My benchmark is to calculate the sum of a big array which is allocated in the heap. The performance is about 5 times slower when I put the heap into the sram instead of the TCM. To improve the performance, I tried to add
__builtin_prefetch()
into the source code. I saw the PLD instruction in the binary, but I didn't see any performance impact of the prefetch instruction.
So I am wondering, is the data prefetch enabled in the M7, or there is no data prefetch on M7 at all?
Thanks
Hello
Hope you are well.
SDRAM controller has no pre-fetch. This is enabled at FlexSPI with NOR/Hyper flash devices. ITCM performance is expected to be considerable higher than SDRAM or any other memory available.

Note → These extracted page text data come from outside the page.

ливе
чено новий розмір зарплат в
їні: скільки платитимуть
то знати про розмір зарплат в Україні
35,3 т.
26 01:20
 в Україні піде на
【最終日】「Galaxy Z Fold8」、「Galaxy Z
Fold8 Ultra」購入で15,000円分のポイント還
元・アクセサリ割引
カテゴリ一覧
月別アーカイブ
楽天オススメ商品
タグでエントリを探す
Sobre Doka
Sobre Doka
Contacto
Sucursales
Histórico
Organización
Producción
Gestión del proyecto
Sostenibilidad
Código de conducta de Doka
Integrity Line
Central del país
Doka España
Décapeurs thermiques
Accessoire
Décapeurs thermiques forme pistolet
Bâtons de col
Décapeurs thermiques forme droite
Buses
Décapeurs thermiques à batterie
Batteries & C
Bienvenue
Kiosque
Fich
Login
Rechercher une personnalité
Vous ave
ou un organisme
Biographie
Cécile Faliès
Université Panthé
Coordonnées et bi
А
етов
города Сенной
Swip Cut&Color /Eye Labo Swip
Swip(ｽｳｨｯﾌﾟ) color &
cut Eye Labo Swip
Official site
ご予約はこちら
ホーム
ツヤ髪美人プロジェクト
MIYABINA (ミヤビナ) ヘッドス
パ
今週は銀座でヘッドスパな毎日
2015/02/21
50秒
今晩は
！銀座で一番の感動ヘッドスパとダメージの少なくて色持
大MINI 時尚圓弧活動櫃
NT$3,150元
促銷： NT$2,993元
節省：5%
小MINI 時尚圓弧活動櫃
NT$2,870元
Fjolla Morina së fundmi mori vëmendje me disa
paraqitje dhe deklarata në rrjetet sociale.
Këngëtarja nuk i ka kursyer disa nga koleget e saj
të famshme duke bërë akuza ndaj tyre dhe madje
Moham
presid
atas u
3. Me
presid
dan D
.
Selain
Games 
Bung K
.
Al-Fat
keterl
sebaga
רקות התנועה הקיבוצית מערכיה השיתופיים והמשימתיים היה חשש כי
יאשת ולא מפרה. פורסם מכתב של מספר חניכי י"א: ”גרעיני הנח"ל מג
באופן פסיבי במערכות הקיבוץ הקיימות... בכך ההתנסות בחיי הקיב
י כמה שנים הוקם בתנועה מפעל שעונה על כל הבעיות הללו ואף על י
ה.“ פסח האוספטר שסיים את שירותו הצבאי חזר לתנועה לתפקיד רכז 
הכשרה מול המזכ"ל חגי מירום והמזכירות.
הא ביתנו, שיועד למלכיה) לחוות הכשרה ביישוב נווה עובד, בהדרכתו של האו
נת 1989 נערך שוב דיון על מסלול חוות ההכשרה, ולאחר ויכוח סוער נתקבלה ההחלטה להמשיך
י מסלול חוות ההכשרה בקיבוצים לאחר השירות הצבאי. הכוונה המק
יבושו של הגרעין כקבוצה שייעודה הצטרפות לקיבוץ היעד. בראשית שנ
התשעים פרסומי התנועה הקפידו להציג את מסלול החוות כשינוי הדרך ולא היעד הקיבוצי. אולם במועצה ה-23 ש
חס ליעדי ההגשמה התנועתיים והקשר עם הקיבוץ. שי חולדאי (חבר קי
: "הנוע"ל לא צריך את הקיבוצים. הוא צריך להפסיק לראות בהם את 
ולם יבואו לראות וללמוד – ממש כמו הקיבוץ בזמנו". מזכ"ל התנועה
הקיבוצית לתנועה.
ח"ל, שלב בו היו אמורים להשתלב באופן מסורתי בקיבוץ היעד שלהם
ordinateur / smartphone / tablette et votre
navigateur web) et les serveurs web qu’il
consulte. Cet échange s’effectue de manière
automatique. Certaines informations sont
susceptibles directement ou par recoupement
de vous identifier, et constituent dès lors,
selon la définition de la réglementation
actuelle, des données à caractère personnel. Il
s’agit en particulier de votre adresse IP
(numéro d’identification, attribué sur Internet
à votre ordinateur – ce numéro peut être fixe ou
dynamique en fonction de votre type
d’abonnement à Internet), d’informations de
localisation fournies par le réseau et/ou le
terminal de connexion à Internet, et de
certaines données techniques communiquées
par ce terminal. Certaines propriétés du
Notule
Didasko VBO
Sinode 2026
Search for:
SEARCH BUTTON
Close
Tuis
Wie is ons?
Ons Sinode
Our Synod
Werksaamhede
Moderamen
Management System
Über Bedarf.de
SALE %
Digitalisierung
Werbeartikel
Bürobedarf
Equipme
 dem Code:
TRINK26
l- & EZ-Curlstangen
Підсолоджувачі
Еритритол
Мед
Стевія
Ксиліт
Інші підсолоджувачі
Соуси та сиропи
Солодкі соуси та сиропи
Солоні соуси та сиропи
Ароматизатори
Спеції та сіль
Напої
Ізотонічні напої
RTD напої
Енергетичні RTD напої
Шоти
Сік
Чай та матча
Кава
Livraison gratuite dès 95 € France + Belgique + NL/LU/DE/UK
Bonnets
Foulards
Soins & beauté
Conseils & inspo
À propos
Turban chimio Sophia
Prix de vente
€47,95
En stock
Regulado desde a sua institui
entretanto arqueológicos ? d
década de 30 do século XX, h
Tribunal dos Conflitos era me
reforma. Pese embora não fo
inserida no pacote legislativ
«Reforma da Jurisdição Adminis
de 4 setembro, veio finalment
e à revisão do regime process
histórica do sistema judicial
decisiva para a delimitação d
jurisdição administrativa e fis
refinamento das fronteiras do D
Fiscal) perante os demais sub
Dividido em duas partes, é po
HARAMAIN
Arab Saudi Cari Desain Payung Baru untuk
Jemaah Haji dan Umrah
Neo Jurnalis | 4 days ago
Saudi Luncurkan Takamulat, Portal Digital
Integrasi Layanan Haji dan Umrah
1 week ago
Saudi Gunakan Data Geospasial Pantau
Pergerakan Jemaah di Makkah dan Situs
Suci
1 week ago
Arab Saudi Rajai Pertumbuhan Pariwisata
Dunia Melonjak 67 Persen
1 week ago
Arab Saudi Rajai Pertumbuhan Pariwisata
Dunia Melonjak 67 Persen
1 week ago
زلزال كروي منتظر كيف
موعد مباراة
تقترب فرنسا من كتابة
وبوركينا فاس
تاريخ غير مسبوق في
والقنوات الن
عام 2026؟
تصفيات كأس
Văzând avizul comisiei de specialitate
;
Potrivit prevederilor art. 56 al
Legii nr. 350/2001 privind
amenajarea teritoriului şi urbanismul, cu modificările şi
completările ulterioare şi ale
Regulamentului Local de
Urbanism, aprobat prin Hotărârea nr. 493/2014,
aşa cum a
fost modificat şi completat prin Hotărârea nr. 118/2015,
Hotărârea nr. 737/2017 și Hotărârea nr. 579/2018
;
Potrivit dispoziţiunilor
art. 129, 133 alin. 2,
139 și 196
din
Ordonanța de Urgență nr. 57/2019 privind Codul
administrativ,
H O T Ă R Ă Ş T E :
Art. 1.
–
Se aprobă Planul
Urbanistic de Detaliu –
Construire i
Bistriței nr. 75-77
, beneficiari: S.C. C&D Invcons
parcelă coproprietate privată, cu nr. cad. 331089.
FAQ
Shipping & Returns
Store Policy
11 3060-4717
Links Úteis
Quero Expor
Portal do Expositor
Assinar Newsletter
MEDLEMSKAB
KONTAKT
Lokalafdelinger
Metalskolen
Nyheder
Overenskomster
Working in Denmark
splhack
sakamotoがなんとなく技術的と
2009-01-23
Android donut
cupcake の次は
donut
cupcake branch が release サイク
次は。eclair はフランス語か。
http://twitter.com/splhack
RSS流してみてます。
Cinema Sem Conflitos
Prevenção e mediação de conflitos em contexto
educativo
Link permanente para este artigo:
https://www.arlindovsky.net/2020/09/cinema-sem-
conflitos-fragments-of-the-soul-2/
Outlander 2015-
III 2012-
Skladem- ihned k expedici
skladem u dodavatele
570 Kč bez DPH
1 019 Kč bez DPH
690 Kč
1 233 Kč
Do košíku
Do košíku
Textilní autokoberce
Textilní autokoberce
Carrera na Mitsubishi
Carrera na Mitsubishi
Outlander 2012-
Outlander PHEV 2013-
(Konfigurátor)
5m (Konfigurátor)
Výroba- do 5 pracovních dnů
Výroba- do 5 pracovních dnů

When SDRAM is used for XIP:
-CACHE disabled: Using SDRAM for XIP where code is optimized for size can lead in significant reduce of performance. The core pipeline pre-fetch stage generates a single requests directly to AXI system bus. Each particular single request requires wait for response and generates more latency.
I-CACHE enabled: The core pipeline pre-fetch stage generates a single requests to I-CACHE. If cache hit occur it can be considered as single access. If cache miss occur the cache controller generates burst transfer request on AXI system bus.
If you have more questions do not hesitate to ask me.
Best regards,
Omar